Source data:
-- Opening Marker --

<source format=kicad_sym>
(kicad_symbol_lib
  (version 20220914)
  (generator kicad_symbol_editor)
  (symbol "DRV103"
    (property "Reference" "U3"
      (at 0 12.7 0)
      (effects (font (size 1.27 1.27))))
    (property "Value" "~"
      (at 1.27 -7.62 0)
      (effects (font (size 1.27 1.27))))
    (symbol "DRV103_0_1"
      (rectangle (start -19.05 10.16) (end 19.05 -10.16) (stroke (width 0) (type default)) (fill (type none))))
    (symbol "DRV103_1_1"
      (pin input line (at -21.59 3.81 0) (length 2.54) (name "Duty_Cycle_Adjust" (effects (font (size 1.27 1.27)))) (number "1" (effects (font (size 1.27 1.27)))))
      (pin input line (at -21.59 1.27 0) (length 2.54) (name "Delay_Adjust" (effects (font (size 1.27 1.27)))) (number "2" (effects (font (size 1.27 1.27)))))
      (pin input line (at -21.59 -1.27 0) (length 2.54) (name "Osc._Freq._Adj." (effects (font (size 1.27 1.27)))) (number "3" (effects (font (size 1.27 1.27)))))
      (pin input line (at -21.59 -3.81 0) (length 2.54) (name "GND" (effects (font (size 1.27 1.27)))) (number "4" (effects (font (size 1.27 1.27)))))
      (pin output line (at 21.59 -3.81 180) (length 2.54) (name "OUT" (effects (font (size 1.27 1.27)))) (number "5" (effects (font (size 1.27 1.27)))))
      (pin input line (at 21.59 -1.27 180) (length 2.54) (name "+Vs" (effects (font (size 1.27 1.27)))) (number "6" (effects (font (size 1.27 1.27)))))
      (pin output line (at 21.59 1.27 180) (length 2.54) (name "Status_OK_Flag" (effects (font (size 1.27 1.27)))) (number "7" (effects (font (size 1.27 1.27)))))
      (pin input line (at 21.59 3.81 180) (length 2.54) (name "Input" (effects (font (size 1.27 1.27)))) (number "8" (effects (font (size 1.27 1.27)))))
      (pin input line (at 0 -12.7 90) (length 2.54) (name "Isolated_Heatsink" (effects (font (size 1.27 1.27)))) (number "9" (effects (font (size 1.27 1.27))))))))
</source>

-- Closing Marker --
-- Opening Marker --

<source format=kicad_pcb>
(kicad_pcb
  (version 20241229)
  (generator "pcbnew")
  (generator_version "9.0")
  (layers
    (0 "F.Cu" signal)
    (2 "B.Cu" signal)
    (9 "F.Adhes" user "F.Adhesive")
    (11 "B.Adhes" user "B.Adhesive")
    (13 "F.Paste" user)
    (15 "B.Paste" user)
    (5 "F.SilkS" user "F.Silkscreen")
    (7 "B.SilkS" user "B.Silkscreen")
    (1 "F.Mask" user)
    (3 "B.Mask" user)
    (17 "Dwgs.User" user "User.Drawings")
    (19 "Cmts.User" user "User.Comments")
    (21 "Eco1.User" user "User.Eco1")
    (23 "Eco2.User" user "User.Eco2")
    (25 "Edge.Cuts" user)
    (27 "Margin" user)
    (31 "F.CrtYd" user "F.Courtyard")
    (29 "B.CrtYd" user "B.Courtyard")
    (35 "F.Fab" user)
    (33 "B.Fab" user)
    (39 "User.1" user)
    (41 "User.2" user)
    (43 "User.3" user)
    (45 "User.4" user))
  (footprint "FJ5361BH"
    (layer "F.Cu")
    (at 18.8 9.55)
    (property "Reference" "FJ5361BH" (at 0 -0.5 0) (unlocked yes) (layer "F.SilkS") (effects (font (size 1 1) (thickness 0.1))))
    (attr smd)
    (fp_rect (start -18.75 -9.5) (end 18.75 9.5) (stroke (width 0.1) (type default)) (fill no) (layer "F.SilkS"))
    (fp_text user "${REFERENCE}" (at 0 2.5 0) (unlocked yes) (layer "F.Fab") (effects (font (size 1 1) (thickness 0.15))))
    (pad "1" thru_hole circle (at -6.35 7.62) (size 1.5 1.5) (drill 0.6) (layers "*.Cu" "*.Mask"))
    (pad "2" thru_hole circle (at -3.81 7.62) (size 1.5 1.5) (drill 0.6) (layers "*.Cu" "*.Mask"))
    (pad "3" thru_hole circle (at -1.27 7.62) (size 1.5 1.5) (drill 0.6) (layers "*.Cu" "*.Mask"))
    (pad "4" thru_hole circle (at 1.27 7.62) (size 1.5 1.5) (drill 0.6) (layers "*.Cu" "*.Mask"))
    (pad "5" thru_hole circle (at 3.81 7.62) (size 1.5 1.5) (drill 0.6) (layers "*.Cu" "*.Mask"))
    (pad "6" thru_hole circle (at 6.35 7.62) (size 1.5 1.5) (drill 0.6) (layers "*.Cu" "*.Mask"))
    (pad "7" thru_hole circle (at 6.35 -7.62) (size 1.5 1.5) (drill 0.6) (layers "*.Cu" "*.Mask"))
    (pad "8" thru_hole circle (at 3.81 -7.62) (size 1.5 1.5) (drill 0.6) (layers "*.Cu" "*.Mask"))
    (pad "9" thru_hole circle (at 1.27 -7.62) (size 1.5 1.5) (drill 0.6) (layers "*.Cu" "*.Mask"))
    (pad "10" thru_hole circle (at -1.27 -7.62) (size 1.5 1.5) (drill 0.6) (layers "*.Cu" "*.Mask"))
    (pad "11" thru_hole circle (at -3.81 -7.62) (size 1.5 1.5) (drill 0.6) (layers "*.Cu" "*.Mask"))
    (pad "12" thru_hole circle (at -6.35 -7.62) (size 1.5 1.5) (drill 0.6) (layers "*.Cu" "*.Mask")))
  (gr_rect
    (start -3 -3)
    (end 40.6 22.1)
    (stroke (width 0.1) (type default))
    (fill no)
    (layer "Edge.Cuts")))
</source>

-- Closing Marker --

*HOW TO COMPLETE THIS TASK*.
Show the lines in the entries above that include the string "Adhesive".

*ANSWER TO THE EXERCISE*.
    (9 "F.Adhes" user "F.Adhesive")
    (11 "B.Adhes" user "B.Adhesive")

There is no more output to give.